With the Milwaukee Common Council scheduled to vote on the $123.9 million initial phase of the Milwaukee Streetcar at its Feb. 10 meeting, it's worth taking a moment to recall we've been down this particular railroad before.
A century ago, streetcars owned by The Milwaukee Electric Railway & Light Co. served the city. It was one of the largest, most innovative and best-run transit systems in the nation.
The same company supplied the city with both electric power and mass transit until 1938, when it divided into the Wisconsin Electric Power Co. and the Milwaukee Electric Railway & Transportation Co. (Locally known as the Electric Company and the Transport Company.)
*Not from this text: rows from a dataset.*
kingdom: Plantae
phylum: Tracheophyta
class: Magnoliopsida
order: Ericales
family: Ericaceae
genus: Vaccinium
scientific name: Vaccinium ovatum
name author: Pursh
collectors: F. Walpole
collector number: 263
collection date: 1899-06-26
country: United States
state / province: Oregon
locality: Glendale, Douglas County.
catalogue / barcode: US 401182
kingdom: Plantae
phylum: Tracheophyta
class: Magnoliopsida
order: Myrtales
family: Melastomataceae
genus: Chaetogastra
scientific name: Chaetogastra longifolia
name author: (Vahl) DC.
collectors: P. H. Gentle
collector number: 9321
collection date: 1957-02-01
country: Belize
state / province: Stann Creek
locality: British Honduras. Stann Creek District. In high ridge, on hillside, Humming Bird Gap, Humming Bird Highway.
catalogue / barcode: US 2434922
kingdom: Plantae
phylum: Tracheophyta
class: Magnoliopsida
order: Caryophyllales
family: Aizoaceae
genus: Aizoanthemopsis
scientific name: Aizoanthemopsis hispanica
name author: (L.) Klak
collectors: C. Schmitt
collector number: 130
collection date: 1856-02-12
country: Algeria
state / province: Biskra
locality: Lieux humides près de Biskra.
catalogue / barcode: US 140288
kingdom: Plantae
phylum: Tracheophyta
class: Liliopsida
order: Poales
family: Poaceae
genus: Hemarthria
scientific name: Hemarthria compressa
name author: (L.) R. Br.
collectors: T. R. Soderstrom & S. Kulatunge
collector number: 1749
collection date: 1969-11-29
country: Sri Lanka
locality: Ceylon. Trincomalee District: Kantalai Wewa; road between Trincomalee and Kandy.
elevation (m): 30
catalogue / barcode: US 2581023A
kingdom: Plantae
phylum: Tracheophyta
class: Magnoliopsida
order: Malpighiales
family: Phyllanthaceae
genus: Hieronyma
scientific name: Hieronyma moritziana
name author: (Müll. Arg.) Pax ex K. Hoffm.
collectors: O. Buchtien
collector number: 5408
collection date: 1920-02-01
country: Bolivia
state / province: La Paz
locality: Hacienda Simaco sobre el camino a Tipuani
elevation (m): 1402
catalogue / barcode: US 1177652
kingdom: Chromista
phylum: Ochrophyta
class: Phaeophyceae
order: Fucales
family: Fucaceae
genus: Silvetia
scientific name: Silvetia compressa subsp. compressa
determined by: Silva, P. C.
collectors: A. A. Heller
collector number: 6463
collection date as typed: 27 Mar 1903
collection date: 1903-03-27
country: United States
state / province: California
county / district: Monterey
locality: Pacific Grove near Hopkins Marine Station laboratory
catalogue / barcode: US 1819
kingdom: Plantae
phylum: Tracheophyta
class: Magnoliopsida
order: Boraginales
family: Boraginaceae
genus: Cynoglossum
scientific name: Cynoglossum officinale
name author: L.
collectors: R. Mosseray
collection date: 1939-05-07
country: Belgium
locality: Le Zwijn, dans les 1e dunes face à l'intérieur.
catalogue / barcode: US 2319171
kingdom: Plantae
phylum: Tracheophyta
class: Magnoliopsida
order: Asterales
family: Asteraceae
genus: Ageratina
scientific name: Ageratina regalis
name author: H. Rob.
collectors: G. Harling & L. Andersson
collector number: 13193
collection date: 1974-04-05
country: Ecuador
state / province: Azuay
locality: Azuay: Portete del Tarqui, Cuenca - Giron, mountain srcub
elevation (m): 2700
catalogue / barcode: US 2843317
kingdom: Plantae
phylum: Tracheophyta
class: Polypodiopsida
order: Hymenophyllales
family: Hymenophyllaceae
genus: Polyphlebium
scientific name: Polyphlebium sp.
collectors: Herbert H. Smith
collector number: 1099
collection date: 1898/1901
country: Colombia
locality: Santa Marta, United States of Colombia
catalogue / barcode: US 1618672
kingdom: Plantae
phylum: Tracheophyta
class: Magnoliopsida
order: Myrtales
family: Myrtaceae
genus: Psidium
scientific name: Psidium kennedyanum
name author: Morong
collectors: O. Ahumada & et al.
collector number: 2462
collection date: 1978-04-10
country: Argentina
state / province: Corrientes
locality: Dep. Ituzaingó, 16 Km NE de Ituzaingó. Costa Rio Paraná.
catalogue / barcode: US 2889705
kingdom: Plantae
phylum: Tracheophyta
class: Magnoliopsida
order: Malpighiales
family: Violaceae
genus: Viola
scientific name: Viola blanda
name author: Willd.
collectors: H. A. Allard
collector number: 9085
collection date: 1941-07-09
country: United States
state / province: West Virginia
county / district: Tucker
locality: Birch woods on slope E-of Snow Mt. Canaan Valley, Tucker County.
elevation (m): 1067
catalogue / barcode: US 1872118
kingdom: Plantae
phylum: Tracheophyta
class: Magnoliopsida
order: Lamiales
At its peak in the early 1900s, the TMER&L operated hundreds of streetcars on its 191-mile system. Streetcars ran on most major thoroughfares in the city. Interurban lines reached south to Kenosha, north to Sheboygan and west to Burlington, Waukesha, East Troy and Watertown.
The TMER&L formed in 1896. It was a collection of many small streetcar, horsecar and steam railway companies gathered into a single, giant system.
One of those early operations, the Milwaukee Street Railway Co., built the elegant Lake Park trolley depot, shown above in an early 1900s postcard view.
Lake Park was one of three Milwaukee parks designed in the 1890s by Frederick Law Olmsted's landscape architectural firm (the other two parks are Riverside and Washington). Of the three, Lake Park became the finest.
The park, with its winding paths and magnificent views of Lake Michigan, was immediately popular. And in the days when automobiles were rare and horse-drawn carriages were for the wealthy, streetcars gave working-class Milwaukeeans easy and affordable access to the new park.
The trolleys reached Lake Park on a double set of tracks on Locust Street served by two major streetcar lines. Trolleys operating up and down Downer Avenue turned onto Locust for a quick side trip to the park. Farther west, trolleys on Center Street swung north on Humboldt Boulevard and then east onto Locust for the run to the park.
Most transit systems, then as now, would have been content to install a modest shelter with a bench or two at the end of the line. Instead, Milwaukee Street Railway built an elaborate wooden structure with a tall, peaked roof in the Swiss Chalet style. The center section sheltered streetcars boarding and discharging passengers on side-by-side tracks. One wing of the building had a restroom for railway employees, the other end had public bathrooms.
When it opened in the mid-1890s, the Lake Park trolley station was the only noteworthy building in Lake Park. An 1897 newspaper article called the station, "handsome and convenient" and admired the way its tower rose above the park's treetops.
As an added attraction, the railway also sponsored a summer concert series in the park. In 1895, it hired Professor Clauder's band to perform Wednesdays and Saturdays.
Year after year, the bands played and trolleys rumbled down Locust Street to the lake. But times were changing. The last new streetcar route, the Center Street line, opened in 1909. After that, the streetcar system slowly declined as buses replacing trolleys, and private automobiles became common.
The steady pace of cutbacks and abandonments continued. Between 1927 and 1937, Milwaukee tore up 26 miles of track, but the system still had 15 routes, 105 miles of track and 586 streetcars. In the same period, the number of buses increased from 74 to 176.
"The time never will come, in my opinion, when Milwaukee will have no streetcars," said Roy Pinkley, the Electric Company's vice president of transportation in a 1937 interview. "Streetcars are the backbone of the transit system in Milwaukee just as they are in most other large cities. They are the most efficient vehicles for handling mass transportation. No, I don't see the end of them in Milwaukee."
The end was already at hand for the Lake Park station. In 1931, buses replaced trolleys on Downer. In 1937, the same year Pinkley gave his optimistic outlook, buses replaced trolleys on the eastern end of the Center Street line.
Buses served the Lake Park station until its demolition in 1957. The only reminder of the station site is a paved loop at the east end of Locust Street, used as a bus turn-around.
The debate over the proposed Milwaukee Streetcar is a reminder of what we had, lost and may regain. Perhaps, one day there will again be an elegant trolley station at Lake Park.